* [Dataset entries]

━━━━━━━━━━━━━━━━━━━━━━━━━━━━━━

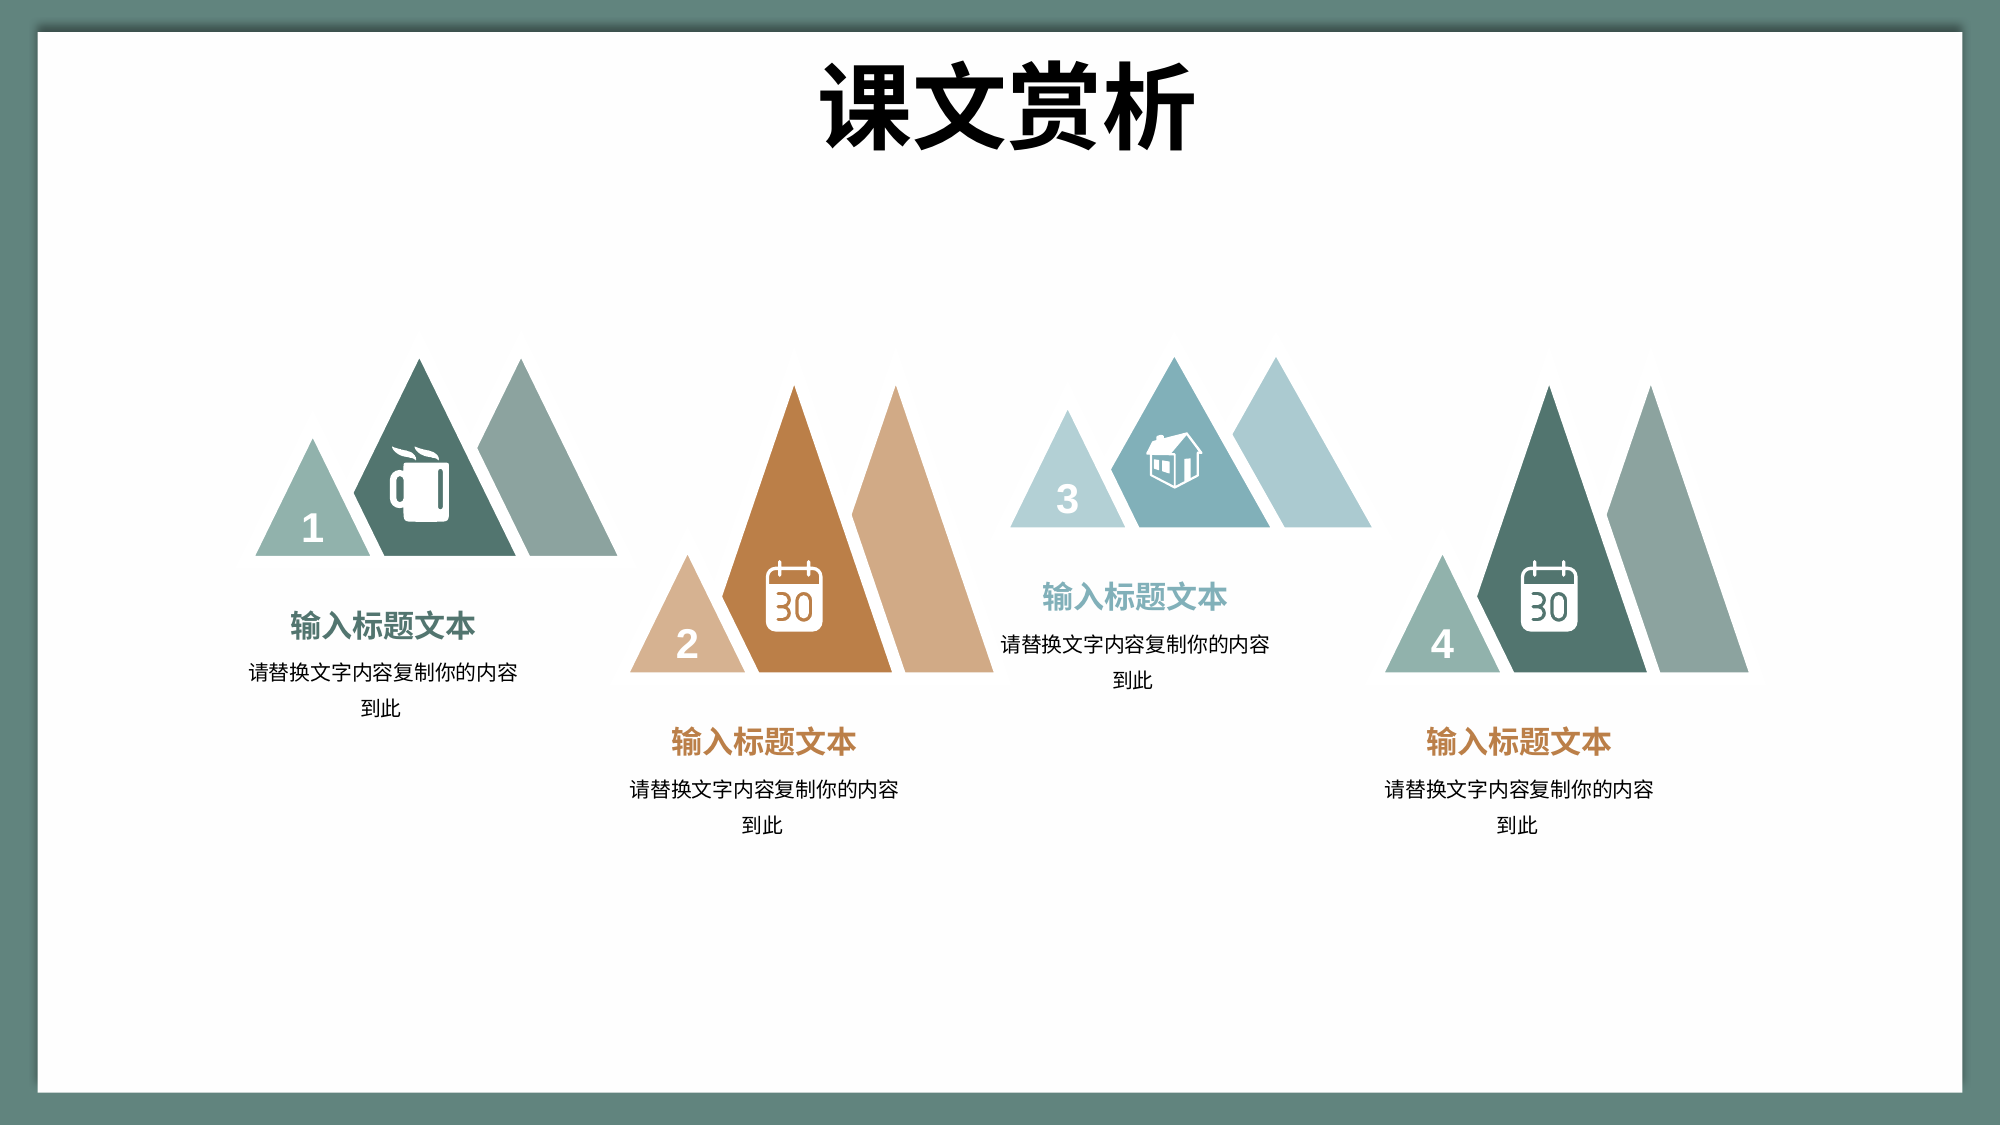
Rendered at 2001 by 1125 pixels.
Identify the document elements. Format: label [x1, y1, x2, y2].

text_box [994, 343, 1383, 702]
text_box [619, 365, 1003, 847]
text_box [1374, 365, 1758, 847]
text_box [242, 343, 628, 731]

━━━━━━━━━━━━━━━━━━━━━━━━━━━━━━

* [ABOUT THIS TASK]
Restate every entry above word for word; no picture belongs in the copy.

* [TASK ANSWER]
Rendered at 2001 by 1125 pixels.
Identify the document elements. Format: label [x1, y1, x2, y2].

text_box [994, 343, 1383, 702]
text_box [619, 365, 1003, 847]
text_box [1374, 365, 1758, 847]
text_box [242, 343, 628, 731]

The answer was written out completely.